Once emitted into the environment, dioxins can travel vast distances via air and ocean currents, which makes them a global contaminant. They find their way into us humans through the food we eat and build up in fatty tissue. The effects to humans are not widely credited, but a certain compound, TCDD has been classified as a Group 1 carcinogen by the International Agency for Research on Cancer (IARC).
Dioxins are a large scale debate and there are a lot of numbers to compare and contrast, but given the technological advances that have reduced the emissions of dioxins, it can sound like incinerating trash doesn't sound like a bad idea. The burning of garbage dose reduce the amount of bulk going to landfill, but it doesn't eliminate the need for landfills as the ash that is not highly concentrated with residual toxins, needs to be put somewhere. Plus the filtered out toxins from the incineration smoke stacks still need to be disposed of. To add to that, while "X" load of garbage might be out of sight and out of mind, it has rendered useless a huge amount of material that perhaps could have been recycled.
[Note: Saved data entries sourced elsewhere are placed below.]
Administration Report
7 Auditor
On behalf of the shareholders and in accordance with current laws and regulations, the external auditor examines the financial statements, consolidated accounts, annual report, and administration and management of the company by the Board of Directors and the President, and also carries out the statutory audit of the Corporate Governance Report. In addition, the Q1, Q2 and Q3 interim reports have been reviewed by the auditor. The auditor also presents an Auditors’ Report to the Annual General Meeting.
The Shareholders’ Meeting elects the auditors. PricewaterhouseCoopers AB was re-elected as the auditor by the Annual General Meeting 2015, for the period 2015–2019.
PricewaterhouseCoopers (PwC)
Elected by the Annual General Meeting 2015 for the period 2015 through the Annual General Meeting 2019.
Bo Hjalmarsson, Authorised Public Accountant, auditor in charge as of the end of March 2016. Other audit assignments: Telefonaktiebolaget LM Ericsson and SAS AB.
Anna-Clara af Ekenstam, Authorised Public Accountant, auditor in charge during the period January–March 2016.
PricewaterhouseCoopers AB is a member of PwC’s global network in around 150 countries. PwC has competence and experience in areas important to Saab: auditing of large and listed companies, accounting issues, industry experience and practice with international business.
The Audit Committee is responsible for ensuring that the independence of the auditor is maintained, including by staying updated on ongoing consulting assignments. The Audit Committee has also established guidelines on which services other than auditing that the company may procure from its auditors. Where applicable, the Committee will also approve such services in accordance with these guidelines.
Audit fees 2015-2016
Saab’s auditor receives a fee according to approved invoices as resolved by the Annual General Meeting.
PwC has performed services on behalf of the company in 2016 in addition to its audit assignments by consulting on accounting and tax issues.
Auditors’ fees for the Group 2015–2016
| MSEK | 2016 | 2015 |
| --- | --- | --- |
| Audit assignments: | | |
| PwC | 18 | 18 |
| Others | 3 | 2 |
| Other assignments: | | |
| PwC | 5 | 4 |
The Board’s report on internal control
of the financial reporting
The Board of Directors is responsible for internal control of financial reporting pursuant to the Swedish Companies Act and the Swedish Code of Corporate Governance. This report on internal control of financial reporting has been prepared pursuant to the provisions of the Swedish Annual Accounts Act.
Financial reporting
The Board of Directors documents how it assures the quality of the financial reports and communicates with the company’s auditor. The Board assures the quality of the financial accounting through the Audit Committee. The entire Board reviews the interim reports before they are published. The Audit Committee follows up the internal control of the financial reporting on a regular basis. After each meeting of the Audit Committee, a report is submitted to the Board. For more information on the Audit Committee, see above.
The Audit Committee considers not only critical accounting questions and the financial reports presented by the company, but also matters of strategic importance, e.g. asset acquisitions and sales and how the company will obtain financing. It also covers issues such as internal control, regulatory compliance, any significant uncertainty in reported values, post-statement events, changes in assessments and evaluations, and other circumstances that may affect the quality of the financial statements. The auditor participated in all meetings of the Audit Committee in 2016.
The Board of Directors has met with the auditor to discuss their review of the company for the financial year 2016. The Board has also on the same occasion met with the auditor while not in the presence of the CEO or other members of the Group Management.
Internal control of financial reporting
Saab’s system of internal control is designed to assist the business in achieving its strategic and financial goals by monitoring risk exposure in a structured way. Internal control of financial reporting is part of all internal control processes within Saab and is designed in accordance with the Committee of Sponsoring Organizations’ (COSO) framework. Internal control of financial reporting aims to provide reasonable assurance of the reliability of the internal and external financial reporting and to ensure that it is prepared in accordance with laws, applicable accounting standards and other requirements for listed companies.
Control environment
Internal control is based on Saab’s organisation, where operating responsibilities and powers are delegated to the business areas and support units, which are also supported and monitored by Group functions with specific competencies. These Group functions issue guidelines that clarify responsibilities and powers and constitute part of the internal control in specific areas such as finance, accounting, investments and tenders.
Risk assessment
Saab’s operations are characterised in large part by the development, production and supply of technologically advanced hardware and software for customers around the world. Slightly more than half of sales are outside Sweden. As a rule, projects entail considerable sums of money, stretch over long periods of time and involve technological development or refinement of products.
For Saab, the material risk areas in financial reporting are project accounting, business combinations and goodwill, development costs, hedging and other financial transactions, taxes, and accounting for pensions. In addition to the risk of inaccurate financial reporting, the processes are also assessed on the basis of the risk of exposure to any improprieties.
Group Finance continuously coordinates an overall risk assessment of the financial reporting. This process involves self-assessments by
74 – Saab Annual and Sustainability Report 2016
This is assuming all waste is incinerated, but fortuneately Japan has quite an extensive recycling program giving much of the waste, at least has the chance of being recycled.
The other aspect to incinerators is the ecomonic feasibility and employemt opportunites. Incinerators are labor intensive to build, but once they are up and running, require few staff and offer little in the way of employment opportunities. The following excerpt from the Green Peace website best conveys this point.
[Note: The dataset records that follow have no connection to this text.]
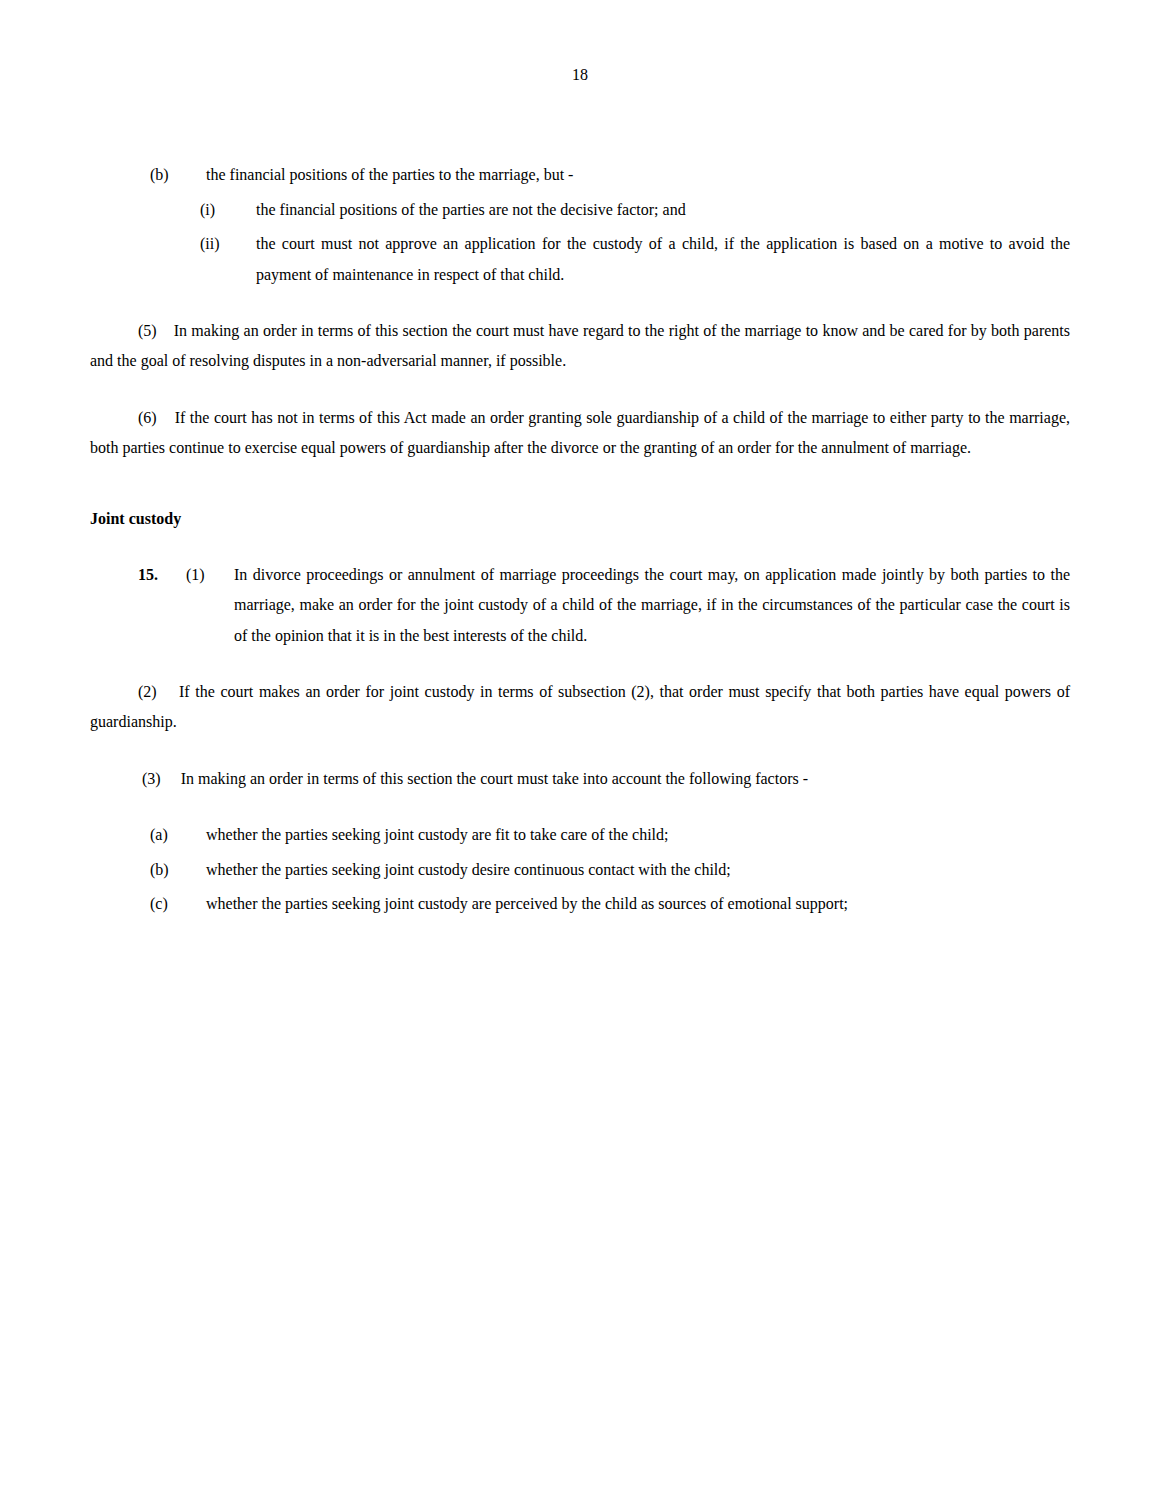18
(b)
the financial positions of the parties to the marriage, but -
(i)
the financial positions of the parties are not the decisive factor; and
(ii)
the court must not approve an application for the custody of a child, if the application is based on a motive to avoid the payment of maintenance in respect of that child.
(5) In making an order in terms of this section the court must have regard to the right of the marriage to know and be cared for by both parents and the goal of resolving disputes in a non-adversarial manner, if possible.
(6) If the court has not in terms of this Act made an order granting sole guardianship of a child of the marriage to either party to the marriage, both parties continue to exercise equal powers of guardianship after the divorce or the granting of an order for the annulment of marriage.
Joint custody
15.
(1)
In divorce proceedings or annulment of marriage proceedings the court may, on application made jointly by both parties to the marriage, make an order for the joint custody of a child of the marriage, if in the circumstances of the particular case the court is of the opinion that it is in the best interests of the child.
(2) If the court makes an order for joint custody in terms of subsection (2), that order must specify that both parties have equal powers of guardianship.
(3) In making an order in terms of this section the court must take into account the following factors -
(a)
whether the parties seeking joint custody are fit to take care of the child;
(b)
whether the parties seeking joint custody desire continuous contact with the child;
(c)
whether the parties seeking joint custody are perceived by the child as sources of emotional support;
A 1991 study by the Worldwatch Institute calculated the number of jobs per one million tonnes of waste processed in New York City.
Type of waste disposal/Number of jobs
Landfill - 40-60
Incinerators - 100-290
Mixed waste composting - 200-300
Recycling - 400-590
Therefore, the arguement taken at the pure incinerator level, assuming all waste and combustion processes are managed accordingly, and recycled materials are re-directed down the correct channels, incineration may be the lesser of 2 evils when it comes to the landfill debate.
Perhaps the greater issue though is the "throw-away" culture that is so prelavent in Japan from cell phones to gyoza packaging. But that is easy for me to say after riding a jumbo jet here in order to indulge myself in innumerable plates of pre packaged gyoza, consumed on average with perhaps 2 pairs of disposible chopsticks each day.